• [Problem to work on]
For the listing below, work out how many lines hold the word "state" and give that number by itself.

↓↓↓

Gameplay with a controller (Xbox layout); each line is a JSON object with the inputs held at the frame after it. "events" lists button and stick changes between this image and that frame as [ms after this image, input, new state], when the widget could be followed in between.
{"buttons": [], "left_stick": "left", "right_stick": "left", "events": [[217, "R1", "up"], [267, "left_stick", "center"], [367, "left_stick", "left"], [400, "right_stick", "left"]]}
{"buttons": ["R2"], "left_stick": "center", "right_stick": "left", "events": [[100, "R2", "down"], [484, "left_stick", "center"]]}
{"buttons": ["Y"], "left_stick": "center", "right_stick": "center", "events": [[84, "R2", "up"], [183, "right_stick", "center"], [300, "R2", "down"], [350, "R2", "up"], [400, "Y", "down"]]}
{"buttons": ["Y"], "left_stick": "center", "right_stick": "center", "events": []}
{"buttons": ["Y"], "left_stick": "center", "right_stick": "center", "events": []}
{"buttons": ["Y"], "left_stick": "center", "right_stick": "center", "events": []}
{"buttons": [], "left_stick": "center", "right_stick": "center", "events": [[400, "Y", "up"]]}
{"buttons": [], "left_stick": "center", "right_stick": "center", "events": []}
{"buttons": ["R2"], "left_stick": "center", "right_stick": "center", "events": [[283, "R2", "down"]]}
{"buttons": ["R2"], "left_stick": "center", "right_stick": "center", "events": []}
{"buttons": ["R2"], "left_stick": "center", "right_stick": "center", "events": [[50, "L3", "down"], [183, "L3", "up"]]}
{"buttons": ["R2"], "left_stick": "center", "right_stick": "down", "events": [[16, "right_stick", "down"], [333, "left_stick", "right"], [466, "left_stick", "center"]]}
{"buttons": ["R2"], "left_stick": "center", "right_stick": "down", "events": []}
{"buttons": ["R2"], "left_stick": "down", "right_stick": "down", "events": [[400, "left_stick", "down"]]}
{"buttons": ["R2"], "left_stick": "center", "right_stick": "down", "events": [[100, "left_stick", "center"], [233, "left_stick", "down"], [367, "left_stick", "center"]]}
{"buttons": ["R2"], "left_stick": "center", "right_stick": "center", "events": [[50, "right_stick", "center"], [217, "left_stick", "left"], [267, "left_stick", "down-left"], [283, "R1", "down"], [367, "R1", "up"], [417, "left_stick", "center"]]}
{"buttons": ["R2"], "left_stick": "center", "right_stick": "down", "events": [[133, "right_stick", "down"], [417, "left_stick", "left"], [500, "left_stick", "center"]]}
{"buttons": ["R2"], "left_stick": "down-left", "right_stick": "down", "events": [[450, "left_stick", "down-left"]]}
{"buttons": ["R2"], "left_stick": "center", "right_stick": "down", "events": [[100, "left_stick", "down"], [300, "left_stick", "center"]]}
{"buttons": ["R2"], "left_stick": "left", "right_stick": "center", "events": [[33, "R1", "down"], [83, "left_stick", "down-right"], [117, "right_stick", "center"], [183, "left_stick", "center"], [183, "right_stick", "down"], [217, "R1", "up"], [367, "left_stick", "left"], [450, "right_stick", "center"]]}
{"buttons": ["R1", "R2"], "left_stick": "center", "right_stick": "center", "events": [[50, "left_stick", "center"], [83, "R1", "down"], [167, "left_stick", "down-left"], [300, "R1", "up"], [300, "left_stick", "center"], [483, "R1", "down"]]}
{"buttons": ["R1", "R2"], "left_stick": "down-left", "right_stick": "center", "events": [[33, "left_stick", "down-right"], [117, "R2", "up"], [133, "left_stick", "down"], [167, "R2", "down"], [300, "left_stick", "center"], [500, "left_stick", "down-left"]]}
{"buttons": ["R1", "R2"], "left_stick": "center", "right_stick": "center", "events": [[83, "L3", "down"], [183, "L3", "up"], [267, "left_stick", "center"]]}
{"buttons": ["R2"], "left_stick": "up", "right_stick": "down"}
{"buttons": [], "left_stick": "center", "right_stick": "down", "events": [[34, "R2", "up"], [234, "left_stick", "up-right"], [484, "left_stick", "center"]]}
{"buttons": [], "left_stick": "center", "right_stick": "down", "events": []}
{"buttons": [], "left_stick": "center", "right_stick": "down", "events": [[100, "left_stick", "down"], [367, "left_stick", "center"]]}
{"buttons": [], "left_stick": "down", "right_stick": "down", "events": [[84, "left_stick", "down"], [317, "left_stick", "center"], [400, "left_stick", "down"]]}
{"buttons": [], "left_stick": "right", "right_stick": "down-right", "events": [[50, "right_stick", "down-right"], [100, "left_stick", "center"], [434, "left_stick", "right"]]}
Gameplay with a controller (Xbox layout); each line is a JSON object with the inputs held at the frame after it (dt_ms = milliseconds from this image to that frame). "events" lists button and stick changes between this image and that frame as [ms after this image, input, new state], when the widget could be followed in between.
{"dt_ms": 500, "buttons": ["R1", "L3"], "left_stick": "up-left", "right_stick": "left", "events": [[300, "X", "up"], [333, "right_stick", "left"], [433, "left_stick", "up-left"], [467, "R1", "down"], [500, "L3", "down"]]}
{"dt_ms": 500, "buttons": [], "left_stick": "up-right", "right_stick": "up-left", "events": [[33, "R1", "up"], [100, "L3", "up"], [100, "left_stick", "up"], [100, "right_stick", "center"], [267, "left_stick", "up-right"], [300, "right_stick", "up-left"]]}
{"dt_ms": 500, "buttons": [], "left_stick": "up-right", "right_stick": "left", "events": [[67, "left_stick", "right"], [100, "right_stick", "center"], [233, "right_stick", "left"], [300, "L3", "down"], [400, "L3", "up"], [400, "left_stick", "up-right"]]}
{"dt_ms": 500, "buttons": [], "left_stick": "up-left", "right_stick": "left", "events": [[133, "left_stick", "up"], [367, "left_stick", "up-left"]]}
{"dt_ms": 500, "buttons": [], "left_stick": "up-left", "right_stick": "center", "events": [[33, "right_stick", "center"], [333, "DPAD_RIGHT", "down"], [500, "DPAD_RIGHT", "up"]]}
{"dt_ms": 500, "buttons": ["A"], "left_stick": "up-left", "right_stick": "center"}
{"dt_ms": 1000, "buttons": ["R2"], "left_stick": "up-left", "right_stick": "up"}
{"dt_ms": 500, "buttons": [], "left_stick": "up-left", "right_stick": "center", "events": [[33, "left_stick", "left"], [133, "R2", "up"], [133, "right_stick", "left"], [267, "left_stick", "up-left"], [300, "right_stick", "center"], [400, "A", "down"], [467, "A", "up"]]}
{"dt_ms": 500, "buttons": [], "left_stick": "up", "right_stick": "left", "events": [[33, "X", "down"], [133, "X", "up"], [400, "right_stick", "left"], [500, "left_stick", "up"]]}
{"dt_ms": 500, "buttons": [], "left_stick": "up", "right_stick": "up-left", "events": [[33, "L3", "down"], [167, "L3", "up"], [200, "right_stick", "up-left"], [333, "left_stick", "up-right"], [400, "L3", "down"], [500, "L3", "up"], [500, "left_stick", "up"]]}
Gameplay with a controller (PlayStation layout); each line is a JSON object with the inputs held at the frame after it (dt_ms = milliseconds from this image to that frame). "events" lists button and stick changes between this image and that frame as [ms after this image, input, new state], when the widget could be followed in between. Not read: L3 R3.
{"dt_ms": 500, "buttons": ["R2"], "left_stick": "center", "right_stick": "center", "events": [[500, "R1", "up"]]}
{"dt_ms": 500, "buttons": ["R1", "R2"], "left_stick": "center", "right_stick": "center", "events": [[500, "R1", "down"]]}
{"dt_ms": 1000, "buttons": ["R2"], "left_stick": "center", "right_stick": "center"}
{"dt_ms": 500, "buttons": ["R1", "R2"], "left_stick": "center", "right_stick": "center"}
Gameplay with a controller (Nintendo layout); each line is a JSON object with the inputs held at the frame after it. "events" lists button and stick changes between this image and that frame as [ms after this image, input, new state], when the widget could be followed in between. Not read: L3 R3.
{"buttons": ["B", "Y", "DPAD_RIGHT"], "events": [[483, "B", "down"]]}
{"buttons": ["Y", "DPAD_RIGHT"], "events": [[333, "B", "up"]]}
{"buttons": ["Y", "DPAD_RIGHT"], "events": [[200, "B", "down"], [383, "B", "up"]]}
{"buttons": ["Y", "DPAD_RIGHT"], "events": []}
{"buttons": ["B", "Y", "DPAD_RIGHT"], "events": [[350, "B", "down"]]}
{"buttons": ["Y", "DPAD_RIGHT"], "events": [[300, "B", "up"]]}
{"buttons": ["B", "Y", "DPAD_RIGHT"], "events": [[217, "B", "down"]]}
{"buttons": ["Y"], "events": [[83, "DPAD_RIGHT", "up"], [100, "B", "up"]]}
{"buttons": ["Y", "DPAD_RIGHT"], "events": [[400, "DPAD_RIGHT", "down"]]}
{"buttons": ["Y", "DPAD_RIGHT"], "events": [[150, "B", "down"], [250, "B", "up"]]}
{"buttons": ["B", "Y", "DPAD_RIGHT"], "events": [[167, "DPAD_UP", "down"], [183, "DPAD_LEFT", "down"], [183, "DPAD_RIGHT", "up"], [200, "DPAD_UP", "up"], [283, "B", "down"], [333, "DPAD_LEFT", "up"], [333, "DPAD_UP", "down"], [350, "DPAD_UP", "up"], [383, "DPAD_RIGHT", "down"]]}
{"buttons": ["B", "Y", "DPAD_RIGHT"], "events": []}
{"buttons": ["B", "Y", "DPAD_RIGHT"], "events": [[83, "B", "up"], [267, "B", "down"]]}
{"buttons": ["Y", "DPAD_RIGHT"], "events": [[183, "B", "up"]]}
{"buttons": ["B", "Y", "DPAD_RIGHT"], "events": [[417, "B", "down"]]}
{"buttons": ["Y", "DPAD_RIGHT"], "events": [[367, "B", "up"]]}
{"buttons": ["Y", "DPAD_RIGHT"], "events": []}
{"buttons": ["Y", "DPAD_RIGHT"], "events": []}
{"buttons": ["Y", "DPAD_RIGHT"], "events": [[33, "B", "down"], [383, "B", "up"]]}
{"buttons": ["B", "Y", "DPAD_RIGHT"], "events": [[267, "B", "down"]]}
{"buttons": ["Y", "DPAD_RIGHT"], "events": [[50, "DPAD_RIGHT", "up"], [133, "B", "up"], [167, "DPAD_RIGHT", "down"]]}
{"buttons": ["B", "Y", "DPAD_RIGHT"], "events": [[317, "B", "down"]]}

↑↑↑

• [Expected output]
4